You heard it here first! (And yes, I even checked Google. This could be the first time you heard of jobography to describe the study of jobs). 

4 comments:

  1. Hi Ross.
    My PhD thesis at UQ is very much on the topic of what you refer to, the location of jobs, where people will live, and how they will get between, in metropolitan Australia.
    You may find Enrico Moretti's book, "The New Geography of Jobs" helpful to your understanding. Likewise Grattan Institute's "City Limits" addressed these issues. It is not really a new topic. It's all relative. Relevant facts I have found include: at the 2016 Census, in the total of the four LGAs surrounding Brisbane, there are 56 jobs for every 100 resident workers - in other words, people are going to look for work in Brisbane, significantly, in the middle of Brisbane. Secondly, the relevant measure is of the employment suburbs located within 5km of the GPO, not just the CBD. This is the highest concentration of jobs, accounting for 34% of Brisbane Urban Area jobs in 2016, namely 346,108 (35% in 2006 [278,910], 36% in 2011[315,860]). Thirdly, in 2016, 49% of BUA jobs earning more than $75k were located in the Brisbane Inner 5km suburbs, and 57% of knowledge-intensive activity jobs.
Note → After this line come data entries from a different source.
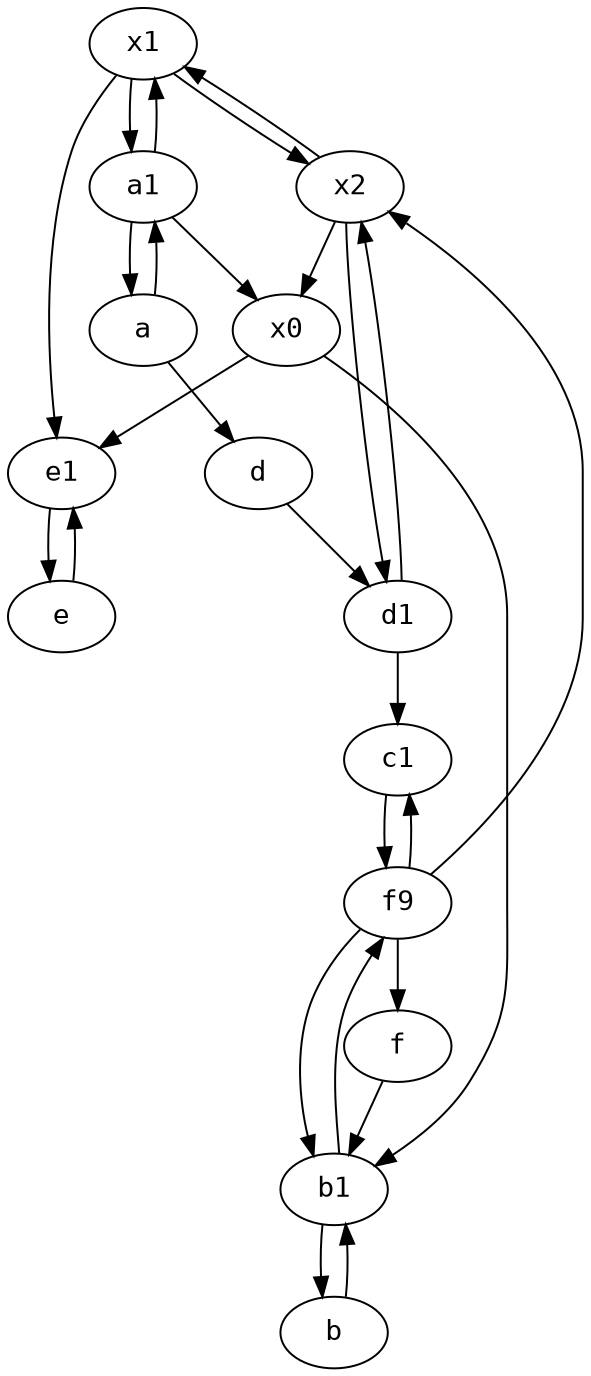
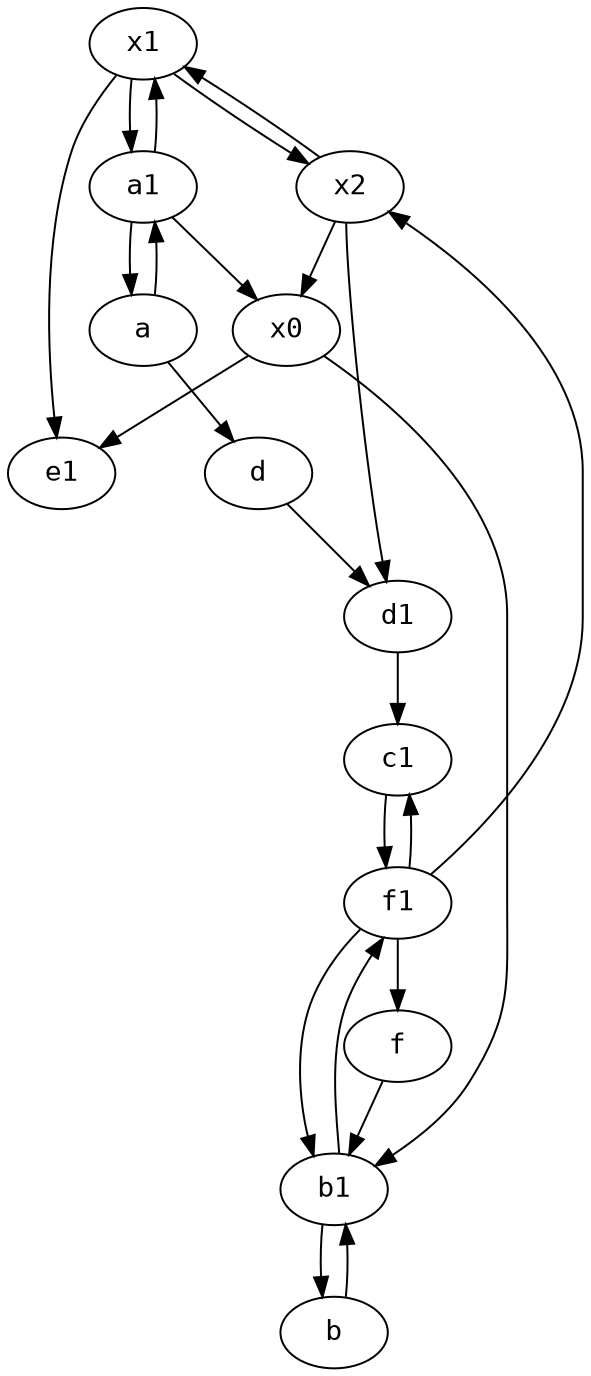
  digraph {
    fontname="DejaVu Sans Mono"
    node [fontname="DejaVu Sans Mono"]
    edge [fontname="DejaVu Sans Mono"]
    e1
-   e
    x1
    x2
    a1
    x0
    d1
    b1
    c1
    a
    b
-   f1 [label=f9]
+   f1
    f
    d
-   e1 -> e
-   e -> e1
    x1 -> e1
    x1 -> x2
    x1 -> a1
    x2 -> x1
    x2 -> x0
    x2 -> d1
    a1 -> x1
    a1 -> x0
    a1 -> a
    x0 -> e1
    x0 -> b1
-   d1 -> x2
    d1 -> c1
    b1 -> b
    b1 -> f1
    c1 -> f1
    a -> a1
    a -> d
    b -> b1
    f1 -> x2
    f1 -> b1
    f1 -> c1
    f1 -> f
    f -> b1
    d -> d1
  }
If you want a high-paid, high skilled job, you may want to commute to the middle of Brisbane.
    These data suggest that our metropoltian planning should put a strong emphasis on providing very good radial public transport to Inner Brisbane (think Cross-River Rail), and good circulation within the Inner 5km (think Brisbane Metro), so that everyone can have feasible access to the best-paid, most numerous jobs. Regards,
    Jeff Humphreys

    ReplyDelete
  2. Thanks Jeff, and yes it's all relative as to where you choose to draw the boundaries. My gripe with elitist thinking is that it always seems to conclude that yet more taxpayer dollars should be lavished on those with the best jobs, best incomes and best real estate. Why are the people of Springwood, Cleveland, Chermside, Upper Mt Gravatt, Caboolture and other centres so underserving?

    ReplyDelete
    Replies
    1. Hi Ross,
      When I said: "it's all relative" I meant that to identify the relatively high significance of the Inner 5km is not to deny the desirability of optimising the employment potential of outer employment centres - but I am exploring whether it is legitimate to expect that more than a certain proportion of jobs will be able to be created in these outer centres, compared with what will happen in the middle. Over-emphasis on trying to get more employment in outer sububs may lead to distraction from the need to provide better transport to where the jobs will actually be more concentrated, in the central areas. I don't agree with you that it is a matter of selective boundary-drawing. There is a collection of inner suburbs, related to the centre, with reasonably good public transport, existing and/or planned where more, better jobs are and will be provided, which "good planning" says outer suburban residents need to have access to.
      We have been trying to get more jobs located in Upper Mount Gravatt, Chermside, Cleveland and the others since the 70s. I refer you to Brisbane's 1976 Structure Plan. It's not really lack of trying in the end, it's just that large numbers of enterprises employing large numbers of people in highly-paid, high-skilled jobs generally don't want to / will not go there. That said, my position is not to stop trying, just don't avoid also providing improved opportunities for people to commute to the middle if they choose to.